À cet effet, le pays a présenté ses conditions pour désormais adhérer aux conventions et aux organisations internationales.
Cette nouvelle loi a été révélée par les autorités burkinabè le lundi 10 juin 2024, à la tribune de l’Organisation internationale du Travail (OIT), à Genève en Suisse.
« Le Burkina Faso a présenté son « contrat social prioritaire », la base sur laquelle le pays ratifiera désormais les conventions internationales et adhérera aux organisations internationales », a rapporté l’Agence d’information du Burkina (AIB).

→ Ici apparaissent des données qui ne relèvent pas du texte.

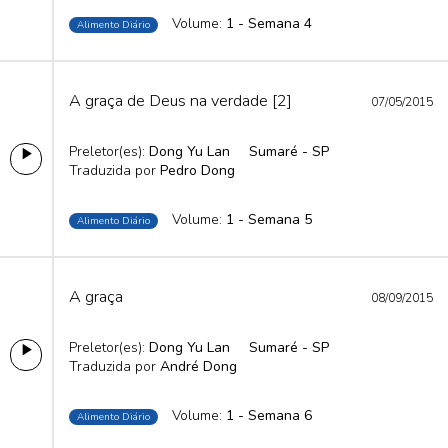
Volume:
1 - Semana 4
Alimento Diário
A graça de Deus na verdade [2]
07/05/2015
Preletor(es):
Dong Yu Lan
Sumaré - SP
Traduzida por
Pedro Dong
Volume:
1 - Semana 5
Alimento Diário
A graça
08/09/2015
Preletor(es):
Dong Yu Lan
Sumaré - SP
Traduzida por
André Dong
Volume:
1 - Semana 6
Alimento Diário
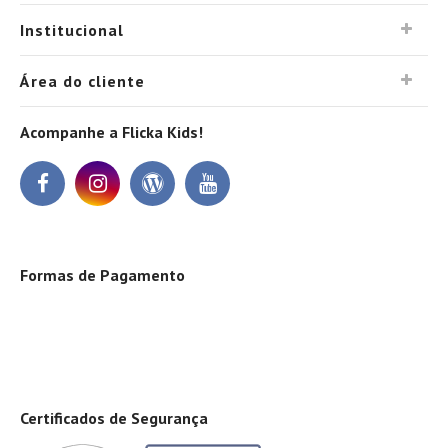
Institucional
Área do cliente
Acompanhe a Flicka Kids!
Formas de Pagamento
Certificados de Segurança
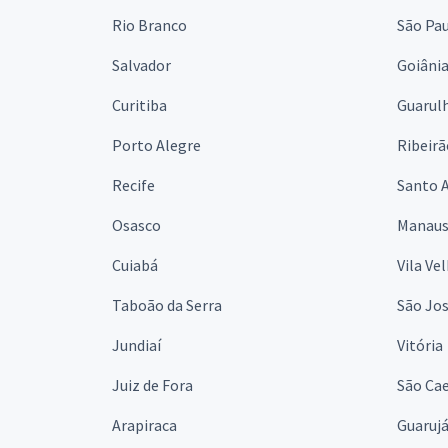
Rio Branco
São Pa
Salvador
Goiâni
Curitiba
Guarul
Porto Alegre
Ribeirã
Recife
Santo 
Osasco
Manau
Cuiabá
Vila Ve
Taboão da Serra
São Jo
Jundiaí
Vitória
Juiz de Fora
São Cae
Arapiraca
Guaruj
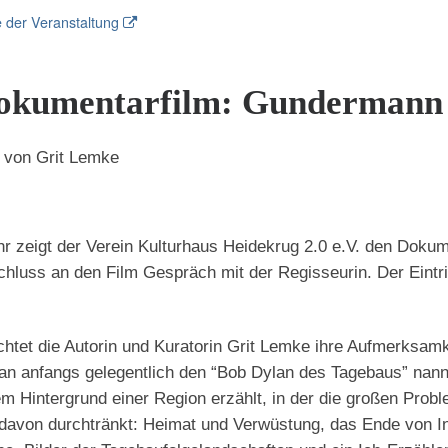
 der Veranstaltung
okumentarfilm: Gundermann 
 von Grit Lemke
hr zeigt der Verein Kulturhaus Heidekrug 2.0 e.V. den 
luss an den Film Gespräch mit der Regisseurin. Der Eintrit
richtet die Autorin und Kuratorin Grit Lemke ihre Aufmerksa
 anfangs gelegentlich den “Bob Dylan des Tagebaus” nannt
 Hintergrund einer Region erzählt, in der die großen Probl
 davon durchtränkt: Heimat und Verwüstung, das Ende von In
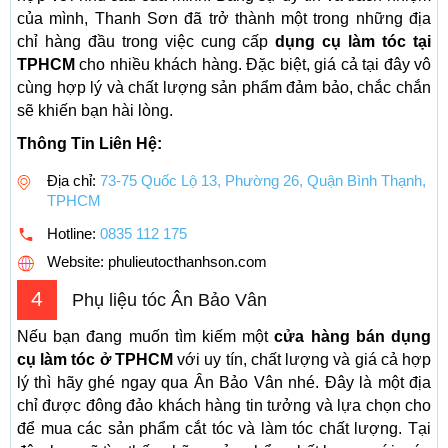
của mình, Thanh Sơn đã trở thành một trong những địa
chỉ hàng đầu trong việc cung cấp
dụng cụ làm tóc tại
TPHCM
cho nhiều khách hàng. Đặc biệt, giá cả tại đây vô
cùng hợp lý và chất lượng sản phẩm đảm bảo, chắc chắn
sẽ khiến bạn hài lòng.
Thông Tin Liên Hệ:
Địa chỉ:
73-75 Quốc Lộ 13, Phường 26, Quận Bình Thạnh,
TPHCM
Hotline:
0835 112 175
Website: phulieutocthanhson.com
4
Phụ liệu tóc Ân Bảo Vân
Nếu bạn đang muốn tìm kiếm một
cửa hàng bán dụng
cụ làm tóc ở TPHCM
với uy tín, chất lượng và giá cả hợp
lý thì hãy ghé ngay qua Ân Bảo Vân nhé. Đây là một địa
chỉ được đông đảo khách hàng tin tưởng và lựa chọn cho
để mua các sản phẩm cắt tóc và làm tóc chất lượng. Tại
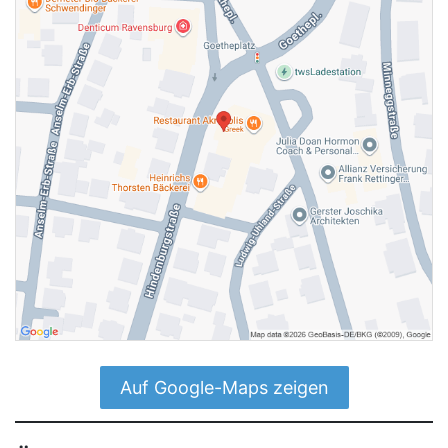
Auf Google-Maps zeigen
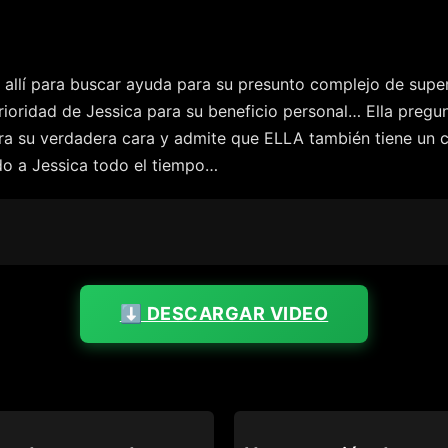
á allí para buscar ayuda para su presunto complejo de supe
ioridad de Jessica para su beneficio personal… Ella pregunt
a su verdadera cara y admite que ELLA también tiene un co
do a Jessica todo el tiempo…
⬇️ DESCARGAR VIDEO
PURE TABOO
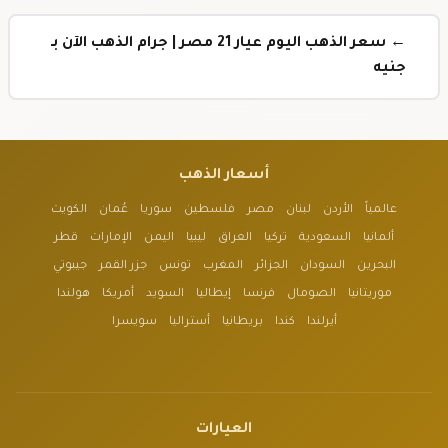
← سعر الذهب اليوم عيار 21 مصر | جرام الذهب الآن بـ
جنيه
أسعار الذهب
عالمياً
الأردن
لبنان
مصر
فلسطين
سوريا
عُمان
الكويت
ألمانيا
السعودية
تركيا
العراق
ليبيا
اليمن
الإمارات
قطر
البحرين
السودان
الجزائر
المغرب
تونس
جزر القمر
جيبوتي
موريتانيا
الصومال
فرنسا
إيطاليا
السويد
أمريكا
هولندا
أيرلندا
كندا
بريطانيا
أستراليا
سويسرا
العيارات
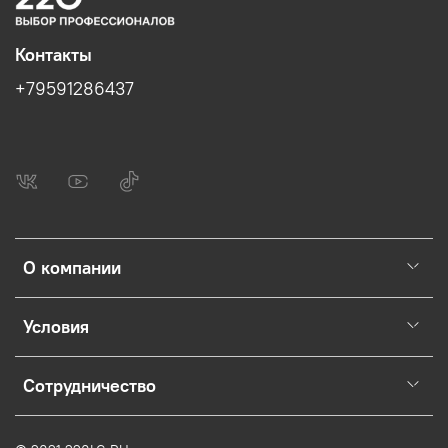
Контакты
+79591286437
О компании
Условия
Сотрудничество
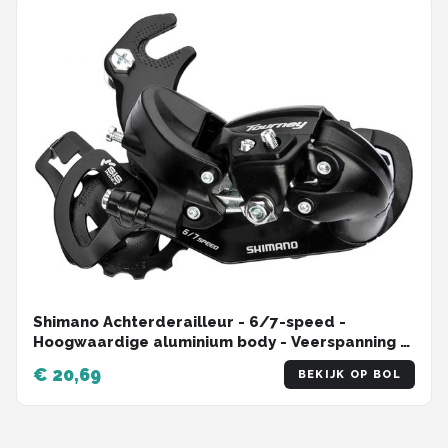
Shimano Achterderailleur - 6/7-speed -
Hoogwaardige aluminium body - Veerspanning -
13/13 tandwielen
€ 20,69
BEKIJK OP BOL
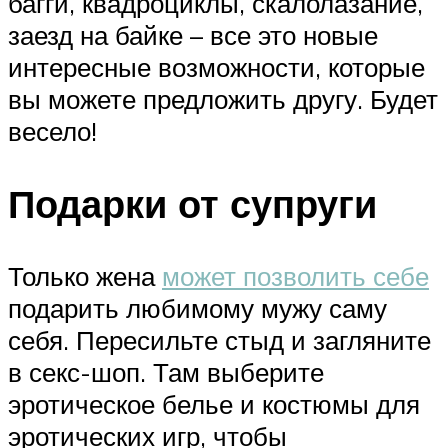
багги, квадроциклы, скалолазание,
заезд на байке – все это новые
интересные возможности, которые
вы можете предложить другу. Будет
весело!
Подарки от супруги
Только жена
может позволить себе
подарить любимому мужу саму
себя. Пересильте стыд и загляните
в секс-шоп. Там выберите
эротическое белье и костюмы для
эротических игр, чтобы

Selon le ministre en charge du Travail, Bassolma Bazié, chef de la délégation du Burkina Faso à cette conférence internationale, les conventions internationales, seront désormais signées seulement s’ils sont aussi bénéfiques pour le Burkina Faso et non pour plaire à quelqu’un ou à une puissance.
« Le Peuple burkinabè a conçu son contrat social prioritaire (…) c’est désormais et uniquement dans ce sens de conquête de notre souveraineté que les ratifications de Conventions, leur mise en œuvre et notre présence dans des Organisations seront soumises à la décision souveraine du Peuple et non pour complaire ou plaire à qui que ce soit », a déclaré le ministre d’Etat.